Однажды я в течение целого спектакля «Лиса и виноград» пристально наблюдал за одной популярной в то время «попсовой» певицей из Чехословакии, сидевшей волею судеб рядом. Страстные объяснения Топоркова в любви действовали на нее так, что были заметны даже ее неподдельные физические реакции, которые и должны возникать у женщины, когда мужчина притягателен. Вот так он и воздействовал на зрителя — напрямую. Топорков был из тех настоящих актеров, которые меняются на сцене зримо. Есть запись, кажется, Всеволода Иванова, о том, как он играл попа Павлина в спектакле «Достигаев и другие», увеличиваясь в объеме в два или три раза безо всяких ухищрений и накладок.
Василий Осипович был чародеем. Актерским мастерством владел магически, подлинные фокусы показывал — конечно, это были не карточные трюки и не иллюзии, а скорее сеансы массового гипноза. Когда он приходил в отчаяние от нашей тупости и бездарности, то начинал вдруг что-то делать сам. Читать басни. Или однажды на репетиции «Ревизора» стал декламировать «Вечера на хуторе близ Диканьки». Меня тогда посетила настоящая галлюцинация: перед глазами поплыли горы дынь, арбузов, возникли запахи… Это было видение, мираж. Чудо.
В «Плодах просвещения» Топорков играл роль профессора Круглосветлова.
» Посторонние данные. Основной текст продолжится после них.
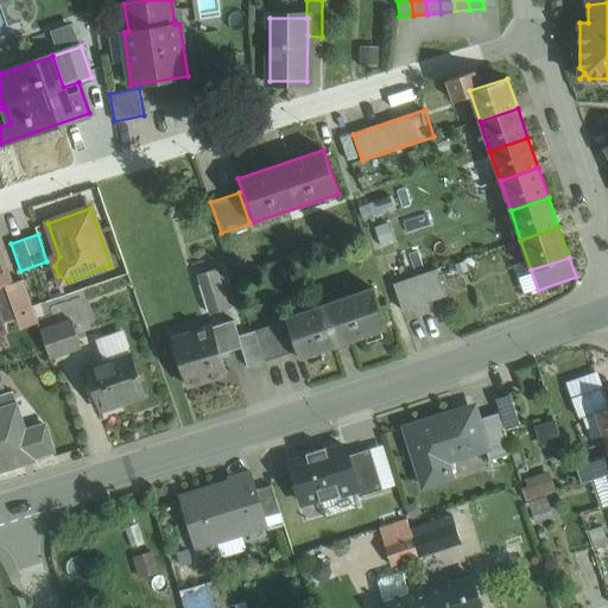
[(436,268),(393,284),(403,311),(445,296),(436,268)]
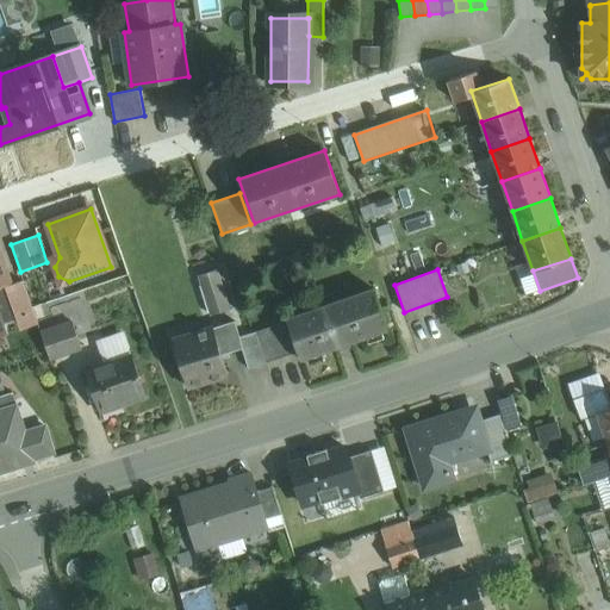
[(217,271),(199,275),(212,316),(229,310),(217,271)]
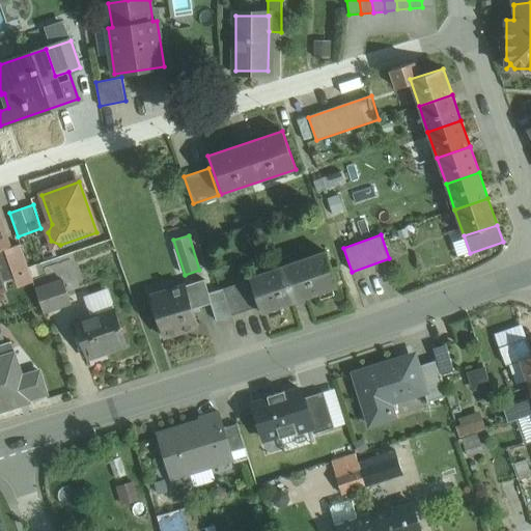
[(20,245),(6,250),(16,278),(19,285),(32,280),(20,245)]
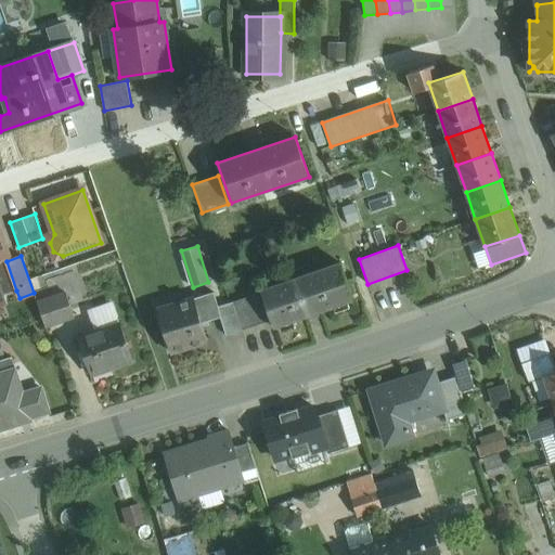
[(0,259),(0,305),(5,302),(3,295),(16,291),(8,263),(2,266),(0,259)]
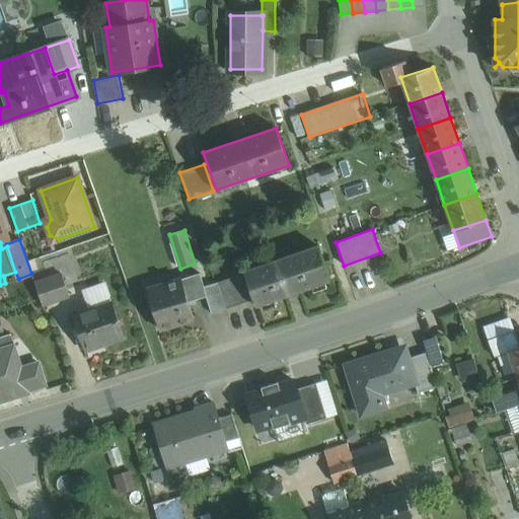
[(317,245),(243,271),(255,306),(329,281),(317,245)]
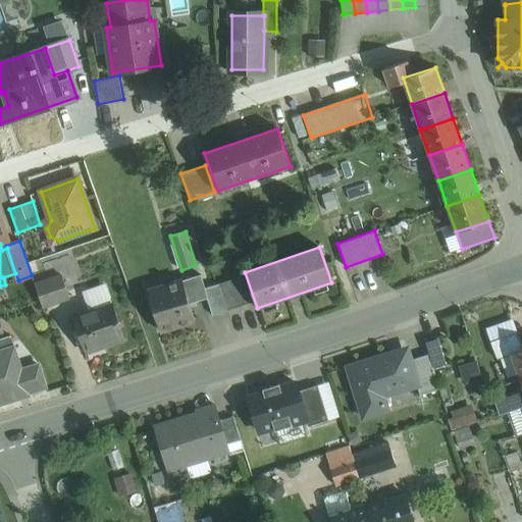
[(68,255),(55,260),(56,260),(58,266),(38,273),(41,283),(62,275),(66,286),(77,282),(68,255)]
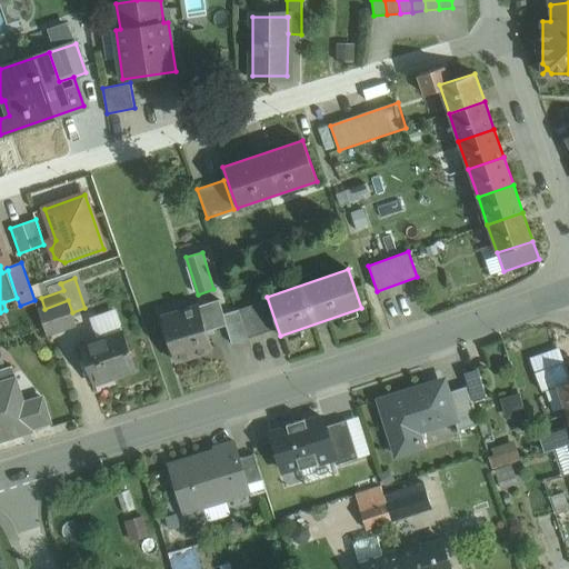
[(45,309),(40,310),(39,310),(38,310),(47,336),(76,326),(72,312),(68,300),(45,309)]
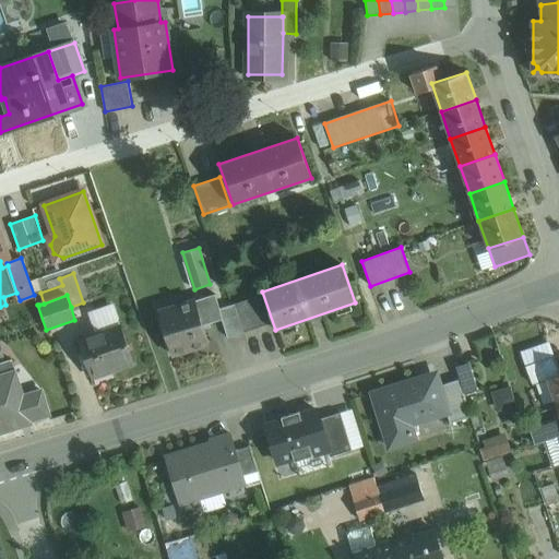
[(215,295),(195,300),(176,306),(177,310),(159,316),(173,355),(209,344),(203,325),(222,319),(223,319),(219,309),(215,295)]
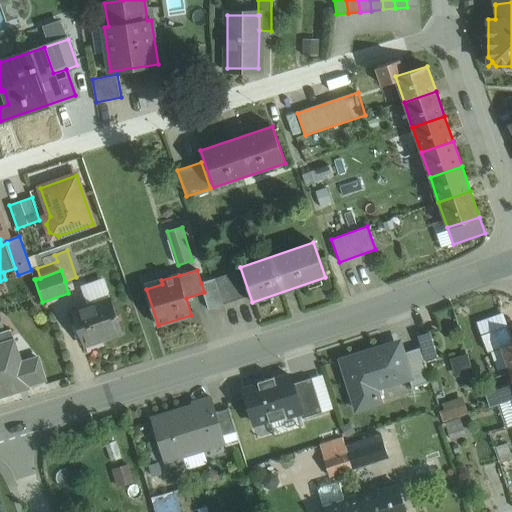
[(237,270),(214,279),(223,305),(247,296),(237,270)]
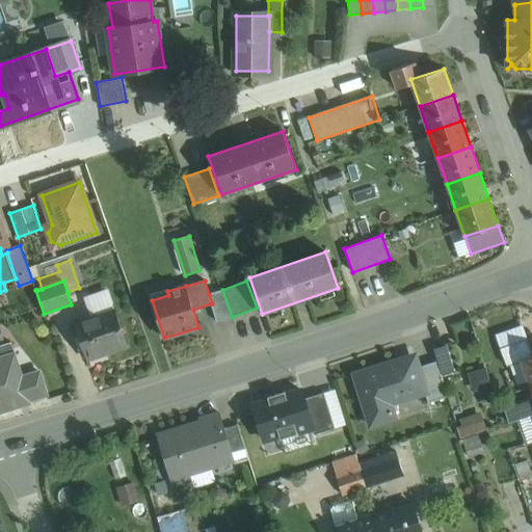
[(222,290),(209,294),(212,303),(211,303),(216,321),(232,317),(222,290)]
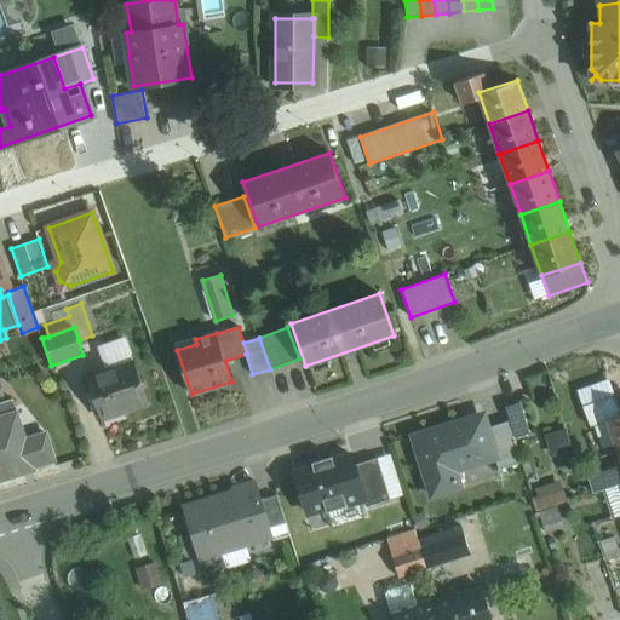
[(132,362),(90,377),(89,375),(87,375),(103,420),(104,420),(103,415),(122,409),(124,413),(125,413),(125,412),(147,403),(148,405),(149,405),(133,360),(132,361),(132,362)]
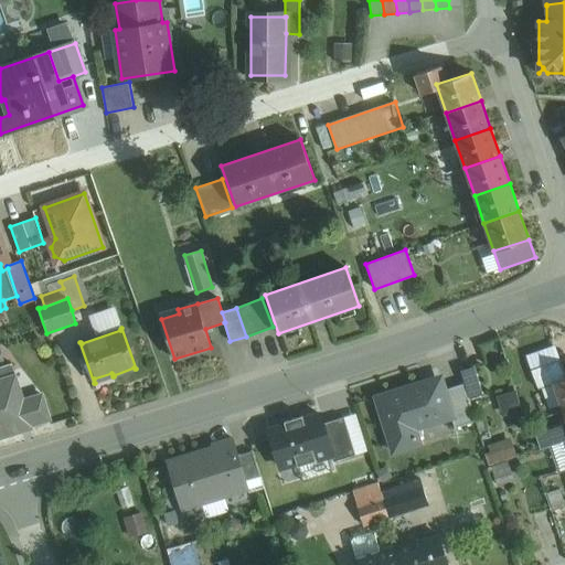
[(564,373),(560,360),(531,370),(537,388),(553,383),(552,382),(564,376),(564,373)]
Спектакль сам по себе был изумительный, со многими просто совершенными актерскими работами, вызывавшими восторг и радость зрителей. На «Плодах просвещения» хохотали, как нигде больше. Там блистали и Станицын, и Массальский, и Фаина Шевченко, гениально игравшая толстую барыню Табун-Турковскую, но лидером в ряду этих мастеров был Топорков.
При нынешнем стремлении к познанию оккультных наук фигура профессора-спирита Круглосветлова стала бы чрезвычайно узнаваемой. А в пятидесятые годы лекция о спиритизме, которую читал профессор, носила явно антинаучный характер. Но как ее читал Топорков! Делая это долго, абсолютно наукообразно — так, что со второй минуты его лекции я ощущал, что чувства мои начинают существовать в отрыве от моего сознания. Как мог Топорков превращать абракадабру, вложенную в уста Круглосветлова, в стройную и доказательную систему научных взглядов, убедительную для всех сидящих в зале? Кто появлялся перед нами на сцене? Ньютон, открывший закон всемирного тяготения, или Галилей, утверждавший, что «все-таки она вертится!»… Топорков демонстрировал фигуру высшего актерского пилотажа, делая зримым правдоподобие невероятного. Невероятность материализовывалась им. Конечно, это был фантом, или, как теперь говорят, элемент виртуальной реальности. Но он был вызван к жизни совершенно реальным, живым человеком, который еще утром в Школе-студии делал нам замечания по студенческим работам.
Для совершения чуда Василию Осиповичу ничего не требовалось. Он мог выйти на пустую сцену и просто прочитать свой монолог. И точно так же, со второй минуты его лекции, я без оглядки бы пошел за ним и в эту оккультную науку, и в любую другую. Куда бы он ни позвал.
Топорков был нам некой наградой за наши достаточно трудные и сложные повседневные занятия. У Горького про Есенина написано: «Он был не человек, он был орган», или «орган» — каждый читает, как может и как хочет. Вот и Василий Осипович Топорков был создан природой, чтобы играть на сцене. Ученик питерской школы, он довольно рано начинал на профессиональной сцене в провинции, где его карьера складывалась весьма удачно, а затем попал в Москву и стал звездой знаменитого театра Корша. Театр Корша, названный так по имени основавшего его в конце прошлого века театрального предпринимателя, был театром высококлассных, блистательных профессионалов. Там работали Кторов, Шатрова, Радин, Попова, Блюменталь-Тамарина и другие известные артисты. Он возник как театр-антитеза МХАТу, и ему были чужды академические разглагольствования и дискуссии «о смысле, о содержании искусства», которые велись в Художественном театре. После длительного успешного существования театр Корша был закрыт, так же как впоследствии и многие московские театры: частная опера Зимина, театр Мейерхольда, Камерный театр Таирова… Переход Василия Осиповича во МХАТ был тоже очень симптоматичен: по сути дела, человеку, находившемуся на пике своей актерской славы, вдруг пришлось засомневаться в собственном совершенстве владения актерской профессией и идти учиться к Станиславскому.